_PROVIDED TEXT_:
┌──

Saturday, December 31, 2011

A Christmas Feral, by Mary Matthews


Kindle Editions

This is a charming retelling of Dickens' A Christmas Carol, set in the Roaring Twenties, with Judge Scrooge about to issue a disastrously wrong ruling in a case involving feral cats, just in time for Christmas. Tatania, the beautiful, and deaf, white cat who readers may remember from Splendid Summer, takes a firm pawgrip on the matter, along with her companion, Zeus. The humans Tatania consents to hang out with, Jack and Grace, also make an appearance.

This Scrooge is so tight-fisted he won't even heat house; "when you pay the bill, you don't feel the cold." Tatania and her friends have an attention-getting lesson for him!

This is a warm and charming little story, a novella rather than a novel, but well worth your time in this Christmas season.

Recommended.

└──

_CHALLENGES_:
A: Name every character from the story that the book review mentions.
B: In the book review, rewrite the stretch from "Saturday, December 31, 2011" through "Recommended.", swapping "novella" for "short book".

_LISTED ENTRIES_:
┌──

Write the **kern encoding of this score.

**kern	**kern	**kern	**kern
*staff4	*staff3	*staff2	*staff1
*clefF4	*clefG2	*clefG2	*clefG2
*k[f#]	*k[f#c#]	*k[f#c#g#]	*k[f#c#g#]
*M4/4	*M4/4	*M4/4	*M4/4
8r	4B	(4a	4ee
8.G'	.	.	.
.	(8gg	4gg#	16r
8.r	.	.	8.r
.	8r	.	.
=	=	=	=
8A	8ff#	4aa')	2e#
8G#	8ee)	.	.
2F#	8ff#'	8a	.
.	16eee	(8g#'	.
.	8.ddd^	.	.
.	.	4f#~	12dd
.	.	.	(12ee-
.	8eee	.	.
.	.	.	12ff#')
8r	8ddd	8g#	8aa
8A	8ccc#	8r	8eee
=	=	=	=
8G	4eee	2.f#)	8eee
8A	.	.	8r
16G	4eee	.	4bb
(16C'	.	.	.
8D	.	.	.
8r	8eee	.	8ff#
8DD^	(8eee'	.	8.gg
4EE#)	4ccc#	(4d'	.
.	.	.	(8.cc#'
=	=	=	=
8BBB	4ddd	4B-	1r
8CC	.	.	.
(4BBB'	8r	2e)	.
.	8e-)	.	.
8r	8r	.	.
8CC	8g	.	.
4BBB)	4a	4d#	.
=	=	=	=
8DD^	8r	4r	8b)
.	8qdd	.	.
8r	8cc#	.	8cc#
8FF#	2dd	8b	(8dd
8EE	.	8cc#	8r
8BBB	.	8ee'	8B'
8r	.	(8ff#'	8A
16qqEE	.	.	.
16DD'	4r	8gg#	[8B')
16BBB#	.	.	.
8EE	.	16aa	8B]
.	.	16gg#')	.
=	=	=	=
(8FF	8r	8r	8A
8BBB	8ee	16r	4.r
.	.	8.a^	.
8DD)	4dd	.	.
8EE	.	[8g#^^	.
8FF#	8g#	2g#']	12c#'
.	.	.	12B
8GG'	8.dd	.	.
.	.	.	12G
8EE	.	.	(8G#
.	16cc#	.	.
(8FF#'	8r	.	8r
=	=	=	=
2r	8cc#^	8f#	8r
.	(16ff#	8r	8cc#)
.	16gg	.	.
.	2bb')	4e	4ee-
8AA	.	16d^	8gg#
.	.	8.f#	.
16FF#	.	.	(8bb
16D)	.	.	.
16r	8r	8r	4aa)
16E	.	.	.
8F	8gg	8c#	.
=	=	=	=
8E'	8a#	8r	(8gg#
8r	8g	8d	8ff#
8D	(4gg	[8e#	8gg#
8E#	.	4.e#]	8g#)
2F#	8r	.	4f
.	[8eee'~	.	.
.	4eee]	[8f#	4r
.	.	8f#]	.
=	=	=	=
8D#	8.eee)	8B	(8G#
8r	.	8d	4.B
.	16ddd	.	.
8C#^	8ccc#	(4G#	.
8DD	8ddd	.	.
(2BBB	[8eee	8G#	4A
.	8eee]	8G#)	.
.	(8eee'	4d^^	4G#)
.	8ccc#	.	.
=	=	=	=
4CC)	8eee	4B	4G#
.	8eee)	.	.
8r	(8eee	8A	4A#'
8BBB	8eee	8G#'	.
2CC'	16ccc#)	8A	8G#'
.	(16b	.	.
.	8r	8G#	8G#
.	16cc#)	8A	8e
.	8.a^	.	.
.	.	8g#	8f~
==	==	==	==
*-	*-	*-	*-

└──

_ANSWERS BELOW_:
A: Judge Scrooge, Tatania, Zeus, Jack, Grace

B:
Saturday, December 31, 2011

A Christmas Feral, by Mary Matthews


Kindle Editions

This is a charming retelling of Dickens' A Christmas Carol, set in the Roaring Twenties, with Judge Scrooge about to issue a disastrously wrong ruling in a case involving feral cats, just in time for Christmas. Tatania, the beautiful, and deaf, white cat who readers may remember from Splendid Summer, takes a firm pawgrip on the matter, along with her companion, Zeus. The humans Tatania consents to hang out with, Jack and Grace, also make an appearance.

This Scrooge is so tight-fisted he won't even heat house; "when you pay the bill, you don't feel the cold." Tatania and her friends have an attention-getting lesson for him!

This is a warm and charming little story, a short book rather than a novel, but well worth your time in this Christmas season.

Recommended.